Trust, Then Speed (not the other way around) 🏎️

When something breaks in any of my workflows, I don’t correct the mistake in the code immediately. I start by correcting whatever instruction caused the mistake, and then I rerun it. Even when I’m busy, even when work is chaotic, and especially when I should have left it alone hours ago—I never fully disengage from this. I can’t.

This is exactly why AI doesn’t make you faster—not yet, anyway. Not because it can’t, but because the systems haven’t caught up to where speed actually emerges. If you’re learning to use AI correctly, it almost always makes you slower at first—not faster. The delay isn’t failure. It’s infrastructure lag.

Think of it like an investment. You’re learning how the models behave and how instructions actually align with them. You’re learning where the limits are, and then deliberately making the system work within those constraints. Speed comes later—after you trust that the system returns results that are validated, reviewed, and tested because you built it to behave that way.

AI evolution is a long game, and we’re barely getting started. Right now, it still feels like grade school. We’re teaching it what our world looks like, how we think, and where the boundaries are.

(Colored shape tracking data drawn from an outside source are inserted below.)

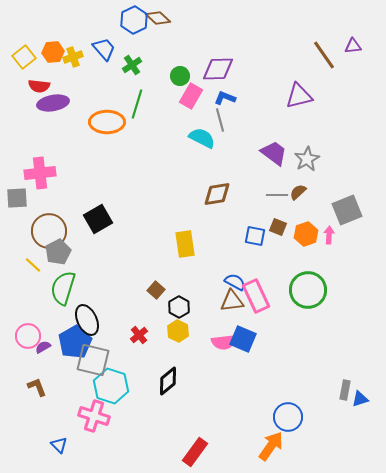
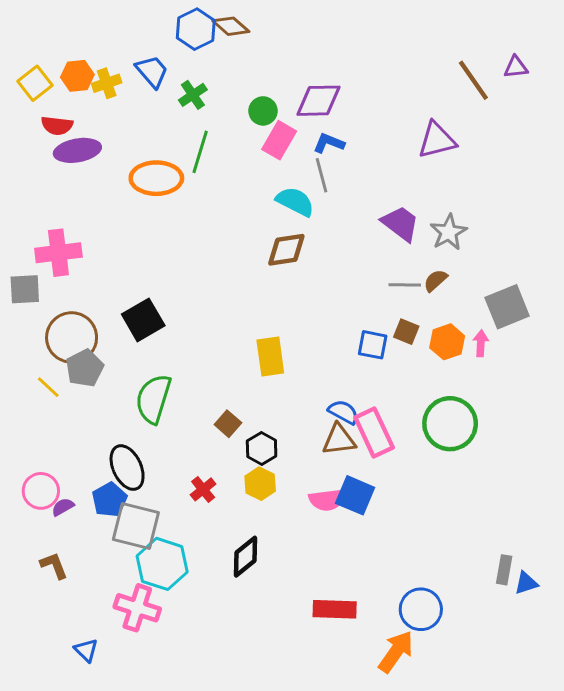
brown diamond: (217, 194) -> (286, 250), moved
green semicircle: (63, 288) -> (153, 399), moved
blue pentagon: (75, 342) -> (110, 500), size x0.7
red rectangle: (195, 452) -> (335, 609), moved, turned 56

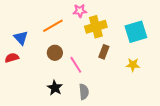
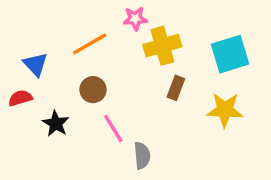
pink line: (76, 65) -> (113, 128), moved
yellow star: (133, 65) -> (225, 110), size x1.5
black star: (55, 88) -> (56, 123), moved

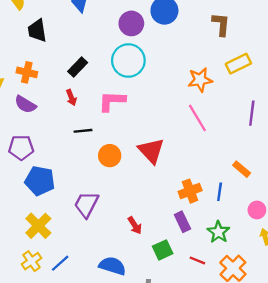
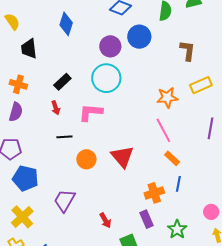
purple semicircle: (25, 104) -> (16, 112), turned -108
orange rectangle: (242, 169) -> (172, 158), moved
blue line: (220, 192) -> (178, 184), moved

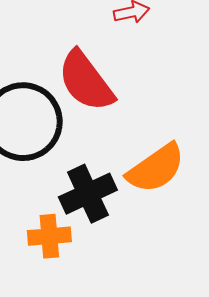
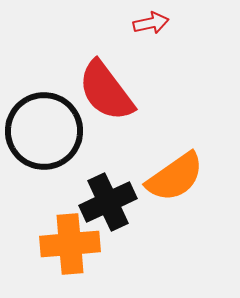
orange cross: (49, 236) -> (70, 244), size x1.4

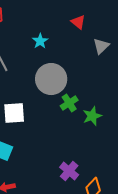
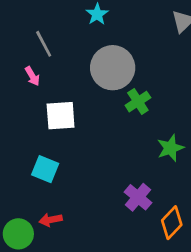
green star: (92, 116) -> (170, 148), moved

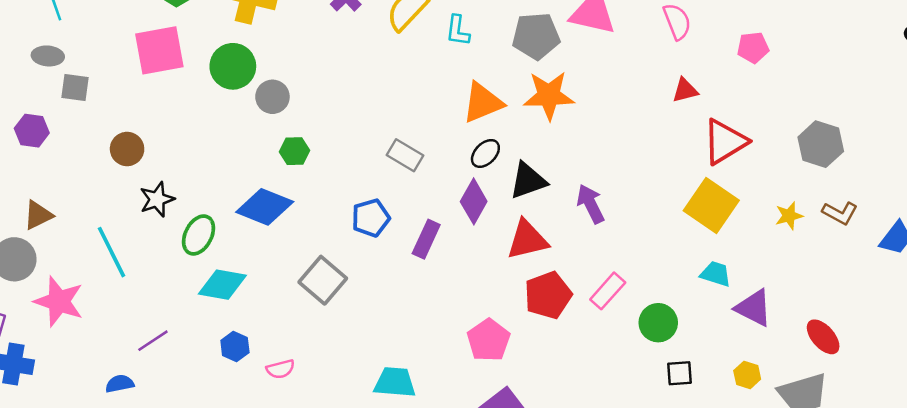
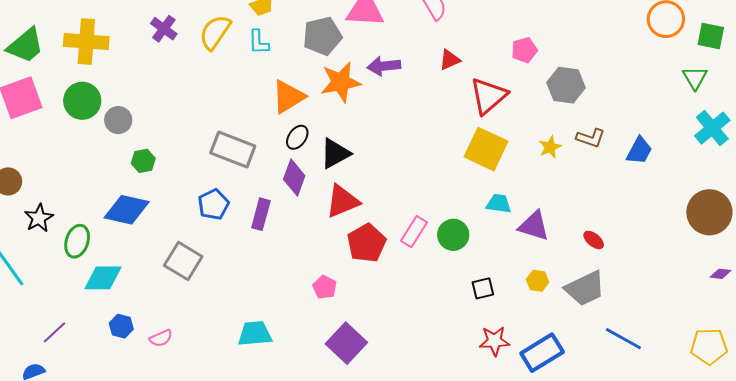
pink pentagon: (753, 48) -> (524, 50), moved
gray rectangle: (405, 155) -> (233, 149), size x1.5
purple arrow: (591, 204) -> (384, 66), moved, turned -60
green circle: (658, 323) -> (453, 235), moved
red ellipse: (823, 337) -> (594, 240), size x0.7
pink pentagon: (488, 340) -> (325, 287), size x0.7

All the work done now—in this awkward middle state—is what makes that learning possible. Long runs of trial-and-error prompts, walls of instructions, documentation that later turns into knowledge bases—that’s the curriculum. And by the time it’s ready to graduate, it won’t just be competent. It’ll be a master. That’s the moment you realize you trust AI—not because it’s autonomous, but because you finally are. 🐉🧚‍♀️


🛡️ I Worked Until It Worked

This post was written by me, with ChatGPT nearby like an overly talkative whiteboard—listening, interrupting, getting corrected, and occasionally making a genuinely good point. We argued about structure, laughed at the mic cutting out at the worst moments, and kept going anyway. The opinions are mine. The fact that it finally worked is the point.